Man given conditional discharge after argument over pet rabbit spirals out of control

Court finds accused guilty of illegally detaining his sister after an argument over a pet rabbit got out of hand

A family argument over a rabbit has earned a man a conditional discharge, after he was found guilty of illegally detaining his sister against her will, albeit momentarily.

The 41-year-old accused had been arraigned in January 2018, after a fight broke out in January 2018 at the family’s farm in San Gwann.

He was charged with illegal arrest, grievous bodily harm, causing fear of violence and insulting the woman.

The victim had been complaining to her father because a rabbit she had been taking care of had been taken by her nephew without her being informed.

She had used some coarse language directed at her brother, who had thrown a pot of water in her direction but missed. He then grabbed her from behind and threw her into the field, kicking and pushing her head into the soil and throwing various objects in her direction, claimed the woman.

At one point, she said, she had smashed a glass bottle to use as a weapon but thought better of it and discarded the broken bottle, going instead to face her brother and reason with him. But he had then locked her in a stable, said the woman. She had started banging on objects but then noticed that she had a deep cut on her hand and a lot of blood.

The court heard the woman’s father explain that his son had told him that he had locked the woman in the stables because she had attacked him with a bottle. He had only seen blood after she was let out of the horse enclosure.

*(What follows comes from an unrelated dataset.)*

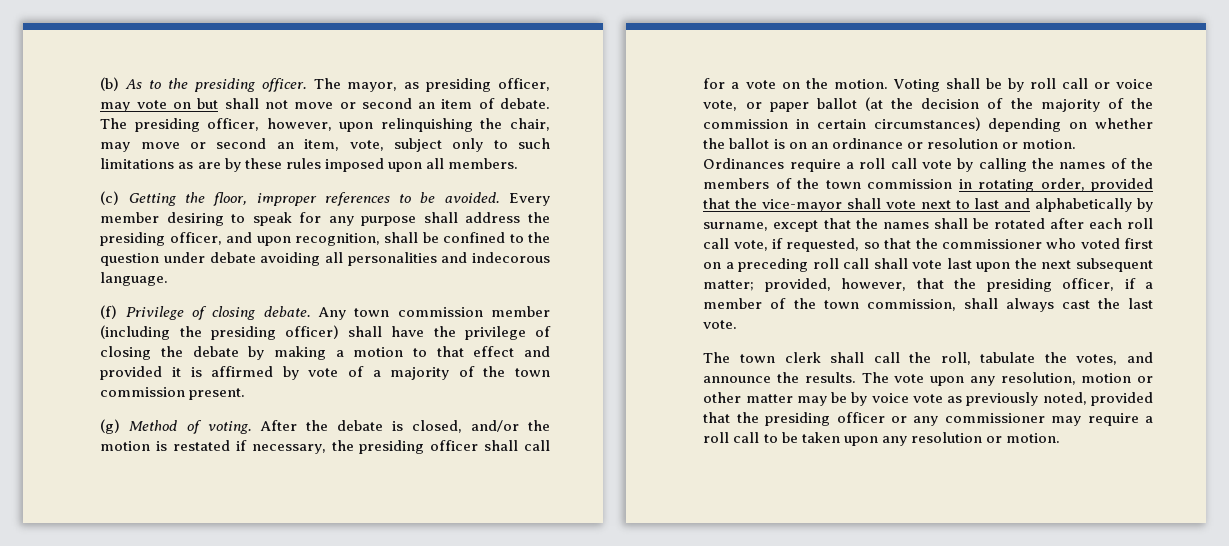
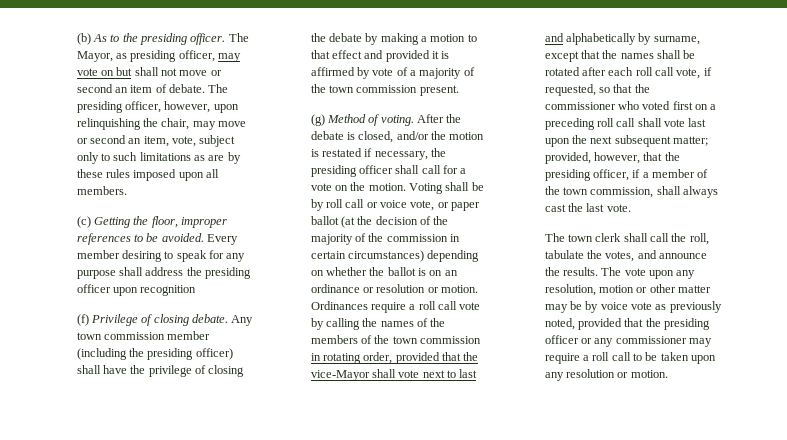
[347,82,398,92] mayor, -> [76,51,113,62] Mayor,
[169,232,551,246] [100,252,550,266] [100,272,169,286] officer, and upon recognition, shall be confined to the question under debate avoiding all personalities and indecorous language. -> [76,284,197,296] officer upon recognition
[762,199,843,212] vice-mayor -> [310,370,370,381] vice-Mayor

The accused had told the police that he had locked her in the stables to let her cool off and avoid further escalation.

The accused had also testified, telling magistrate Joe Mifsud how he after the pushing incident with his sister, in which she had also bitten him, he had heard glass breaking and turned to see her coming at him with a broken bottle telling him “let’s see how gutsy you are now,” before discarding the glass weapon.

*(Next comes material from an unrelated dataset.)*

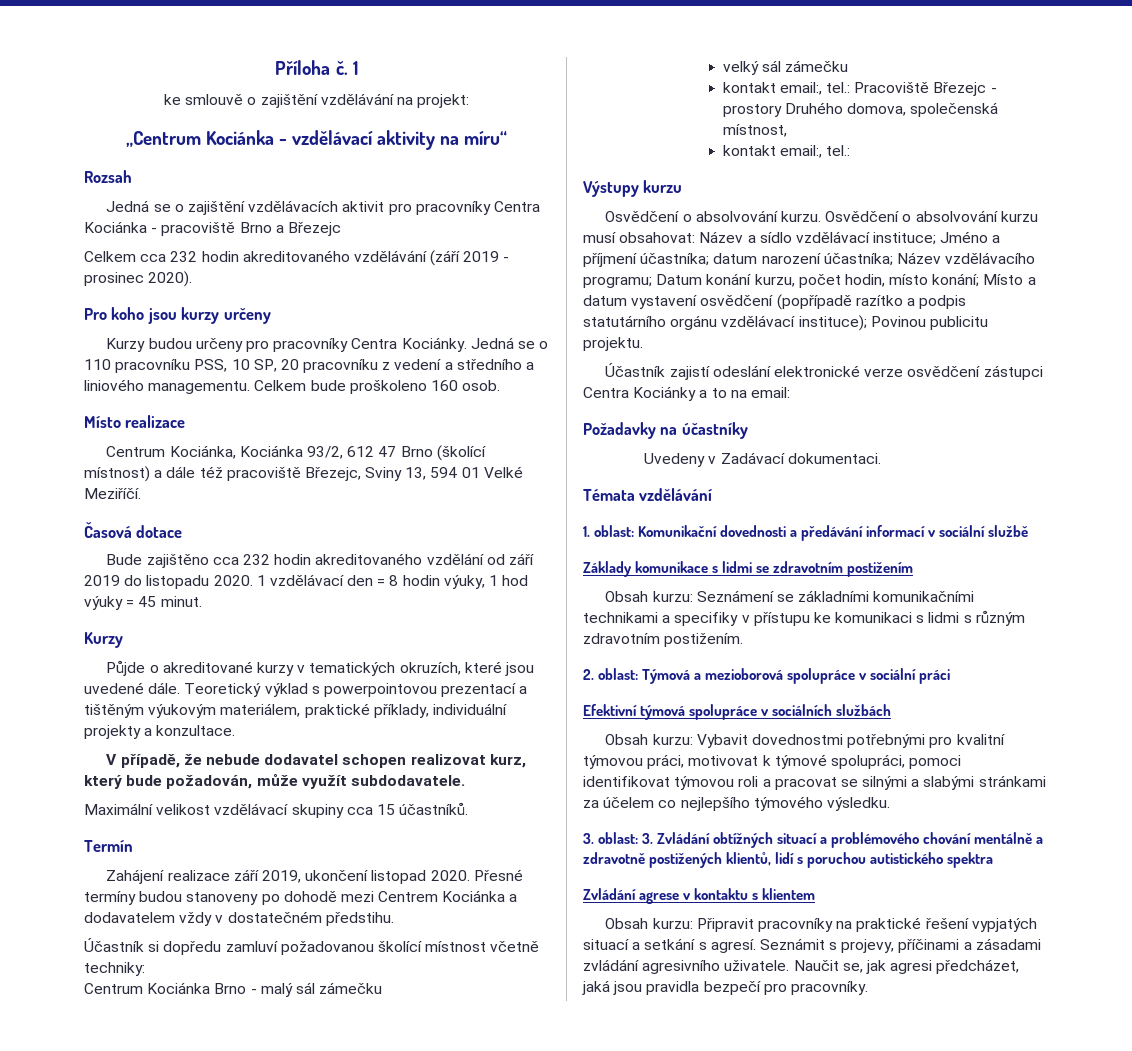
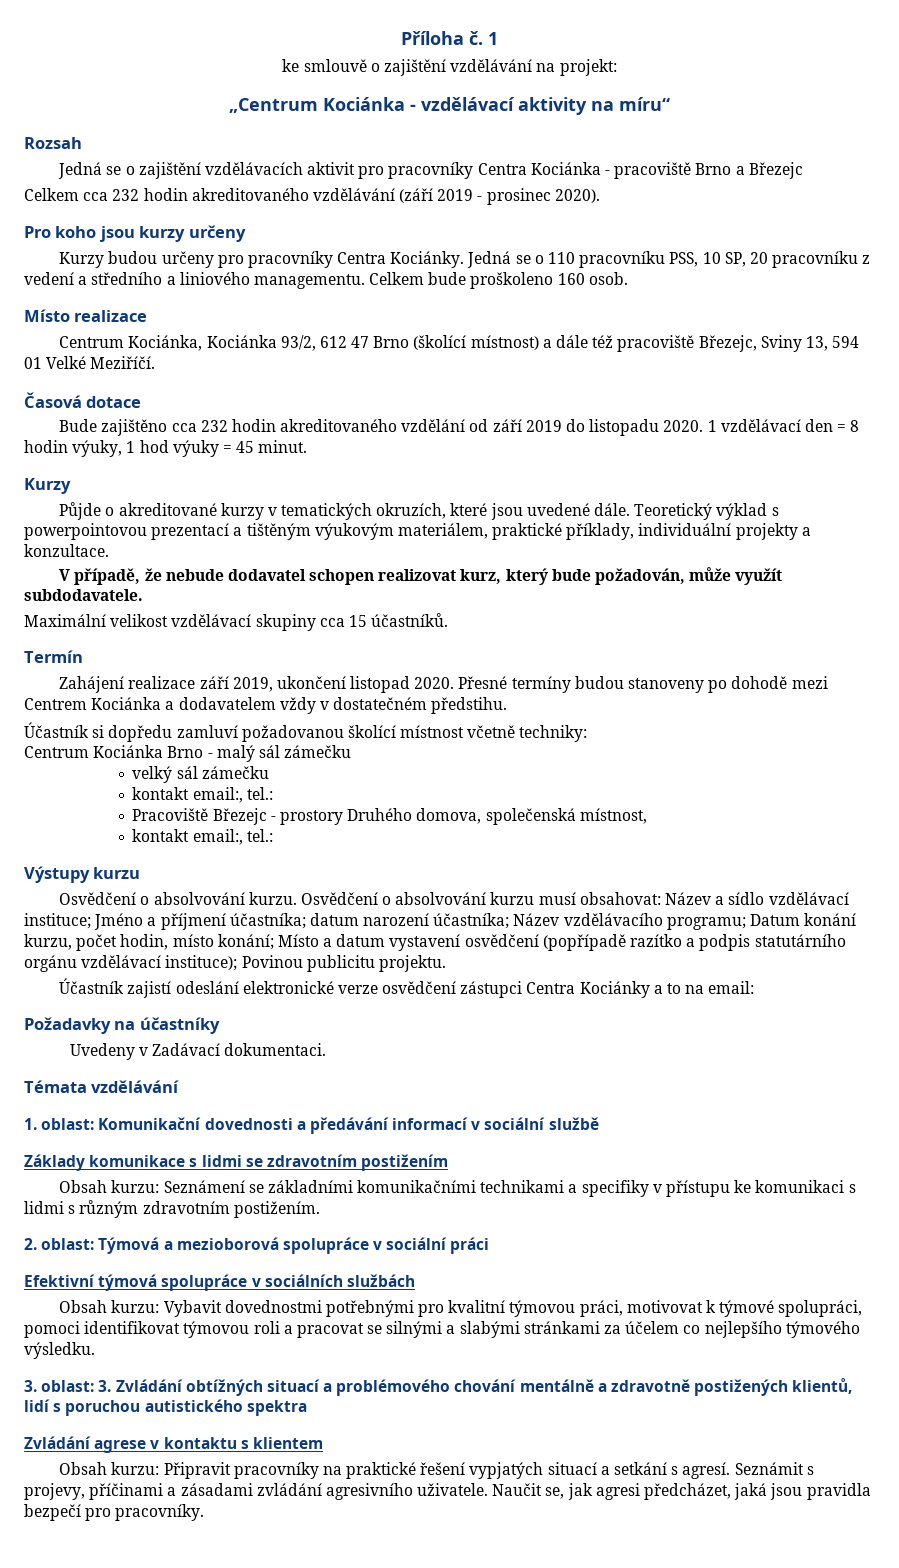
(850, 87) none -> (273, 793) //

It also heard that the woman had suffered deep lacerations to her hand, as a result of which she had been certified as having sustained a 3% disability. A surgeon said the L-shaped scar on her wrist was likely to have been caused by broken glass, a knife, or broken pottery and would be permanent.

Dispensing with his famously colourful and left-field approach, Magistrate Mifsud’s sober and scholarly examination of the charges and the various legal doctrines and case law affecting marks an interesting change in his judgments.

He noted that despite it emerging that the woman had not been detained for more than a few moments, this did not exclude the crime of illegal arrest, a fact established by the Court of Appeal.

But the court also said that it was not convinced that the woman’s injuries had been caused by the accused. On the charge of grievous injury, the magistrate noted that the doctor who treated her injuries the next day had been told by the woman that they were caused by chicken wire. This detail was absent from the woman’s testimony.

The fact that the accused had never been indicated as carrying a sharp or cutting instrument and that the woman had broken a bottle and was carrying a knife at the time created “serious doubt as to how much these injuries could be attributed to the accused.”

The court also noted that the injuries had occurred whilst the woman was in the stable, as none of the eyewitnesses had seen any blood before she was let out and there was no fisticuffs afterwards.

On the charge of causing fear of violence, the court said that the course of conduct required by law was absent.

The fourth charge – of insulting the woman, was no longer a crime, noted the court.

The magistrate condemned the use of violence in family contexts, saying that the family should be a safe space for the individual to share his life. “Every form of violence in the family is always wrong and can never be justified, irrespective of the circumstances which led to the violence.”

The court said that it had to decide cases only on the evidence, unlike those who comment on decisions without experiencing the trial, “who often only have a summary of the case published in the media, who often have a problem reporting sentences with legal arguments in the limited space they have.”

Finding him guilty only of the first charge, the court conditionally discharged the man for one year.

It invited the two parties to sort out their differences with the assistance of professionals.

Lawyers Franco Debono and Marion Camilleri were defence counsel for the accused.